Thursday, March 4, 2010

The Silent Call


The road crinkles with my word. I am the crown. The gold. I am the ears of a thousand men, a long lineage of horns and stinking goats and cups of blood. I am the road. I am the cave.

The road spins with my sweat, and I drip.

They are the seeds of my power, the spouting of a new fern, the joy of a new wisp of green.

I have seen the villages along the coast, on each side of the path. Always standing, always waiting for what will never come. They have heard my call, my cry, the horn. They have heard. Those with ears listen as though it was a passing wind, a kiss from a spring morn.

Though it is not. It is the call of the path, and only the children run, letting their buckets and yarn fall to the fields, forever losing the signs of their world. Their mothers look for them in barns, beneath the cows, in the stacks of hay and in the silver shop. They never return.

They follow like the rats of fables, coming though they only heard the song and the promise of something buried within the melody. Blind as they are, they see more than the old maids in the kitchen, more than village after village, stuffed with priests, forever preaching about desires they cannot control.

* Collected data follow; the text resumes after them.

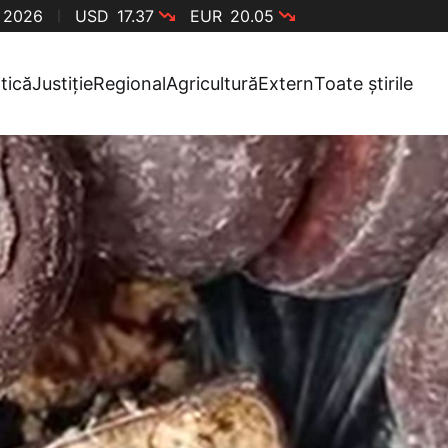
, 2026
USD
17.37
EUR
20.05
itică
Justiție
Regional
Agricultură
Extern
Toate știrile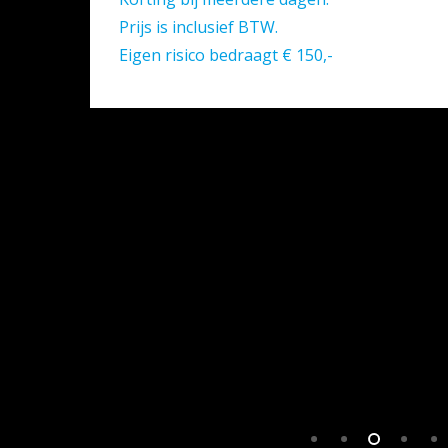
Prijs is inclusief BTW.
Eigen risico bedraagt € 150,-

I come with a sword of liberation. With the stain of blood, with cut throats and twisted bodies.
I come, though liberation is made by men, not kings.

The scepter,
the bones of ears and horns,
the purple cloak that promises in whispers.

Come to me, though you move like zombies through a thick gray haze. This is the time, the one chance to reach through tidal waves, through the mess of noodles and the window shrouded in time.

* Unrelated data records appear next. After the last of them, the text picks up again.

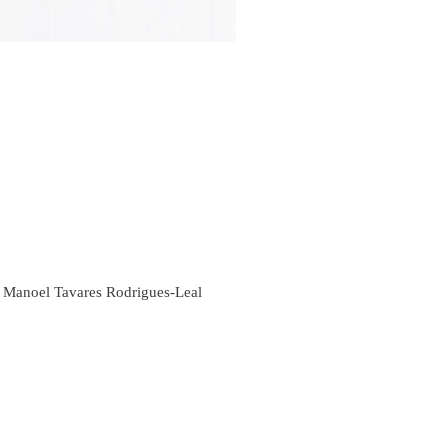
o Manoel Tavares Rodrigues-Leal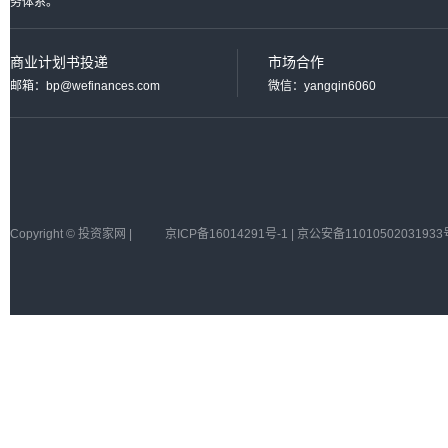
务体系。
商业计划书投递
市场合作
邮箱：bp@wefinances.com
微信：yangqin6060
Copyright © 投资家网 |
京ICP备16014291号-1 | 京公安备11010502031933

Come if your heart permits, if your mind, for once, cowers in the corners, unsure of direction. The compass stands steady in the center of your chest. Each chest.

Between white breasts.

Beneath a spurt of hair. Beneath the bones of both. Feel it though the cold wind blows.

I am calling.

And I call, though no answer is expected.

Though no body emerges from the fields of wheat and millet.

Though I hear no laughter and feel only silence.

I see the world, waiting at the horizon, waiting for death to emerge through the clouds. And I know,
it comes. It comes and I walk, sending out my call.